V. 13. Thou didst divide the sea by Thy strength, cleaving the Red Sea asunder for the passage of Israel; Thou brakest the heads of the dragons in the waters, the expression referring to the Egyptian tyrants.
V. 14. Thou brakest the heads of leviathan, the crocodile, the most powerful animal of Egypt, in pieces and gavest him to be meat to the people inhabiting the wilderness, food for the wilderness dwellers, the wild beasts of the desert consuming the carcasses of the Egyptians after their overthrow in the Red Sea. Thus the monsters mentioned here are emblems of Egypt, whose power was overthrown by the might of Yahweh.
V. 15. Thou didst cleave the fountain and the flood, in giving the Israelites water out of the rock, Ex. 17, 5; Num. 20, 11; Thou driedst up mighty rivers, the reference being chiefly to the passage of Jordan, Josh. 3, 13.
V. 16. The day is Thine, the night also is Thine, He, as the great Sovereign, has fixed the laws governing their course; Thou hast prepared the light and the sun, the light-bodies being His creatures and subject to Him.
V. 17. Thou hast set all the borders of the earth, not only by dividing it from the sea, but also by fixing the natural boundaries of nations; Thou hast made summer and winter, the seasons also being His creatures and therefore subject to His command. Thus the absolute, limitless power of God is described, this description serving as a basis of the supplication following.
V. 18. Remember this, that the enemy hath reproached, O Lord, and that the foolish people, the enemies gone mad with their rejection of Yahweh, have blasphemed Thy name, v. 10.

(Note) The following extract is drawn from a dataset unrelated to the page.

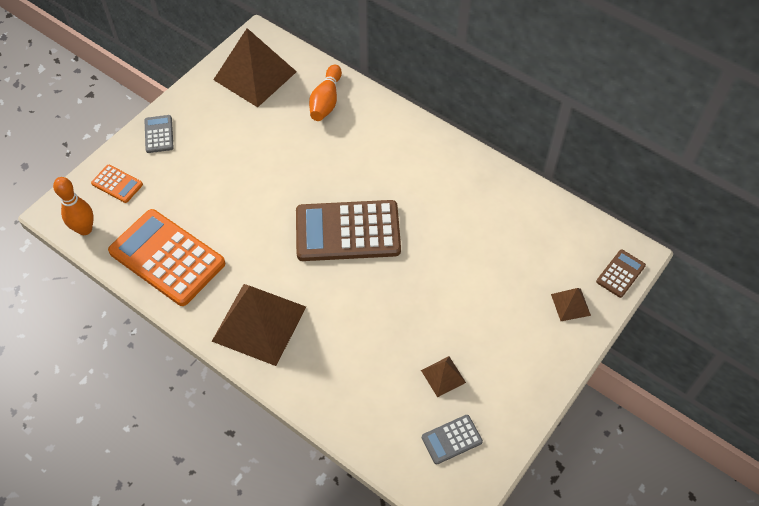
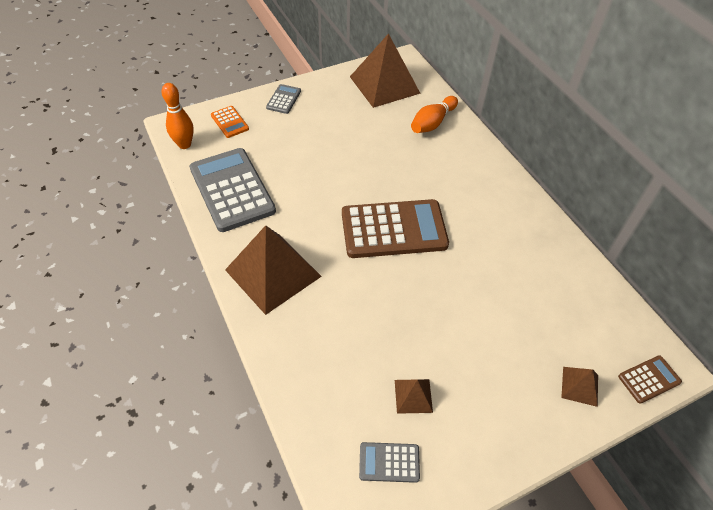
camera: 25 degrees right, 5 degrees down
(167, 257) = (232, 190): orange calculator -> grey calculator
(347, 231) = (393, 229): brown calculator -> brown calculator turned 150 degrees clockwise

V. 19. O deliver not the soul of thy turtle-dove, the individual believer and the entire Church being included in this designation on account of the manner in which the dove seeks refuge when danger is near, unto the multitude of the wicked, the band which is so active in planning its destruction. Forget not the congregation of Thy poor, the meek sufferers for the sake of His name, forever.
V. 20. Have respect unto the covenant, regarding His promise to uphold the fellowship between Himself and His people; for the dark places of the earth, the eaves and hiding-places of the persecuted believers, are full of the habitations of cruelty, since it happened repeatedly in the history of the Church that the enemies searched out and killed the faithful even in the mountain fastnesses (period of the Maccabees, the Huguenot persecution, etc.).
V. 21. O let not the oppressed return ashamed, on account of the Lord’s refusal to give him the assistance he craved; let the poor and needy, the afflicted members of His Church, praise Thy name, thanking Him for the deliverance which He was requested to provide.
V. 22. Arise, O God, plead Thine own cause, for it was, after all, Yahweh’s cause which was in danger on account of the action of the enemies; remember how the foolish man reproacheth Thee daily, Jehovah’s own honor thereby being assailed.
V. 23. Forget not the voice of Thine enemies, their sneering blasphemies; the tumult of those that rise up against Thee, in open rebellion against His sovereign rule, increaseth continually, rising up threateningly against the throne of the Most High.
That is a prayer which is bound to have its effect, when the believers boldly point out to the Lord that it is His own interests in the world which are endangered on account of the attitude of the enemies.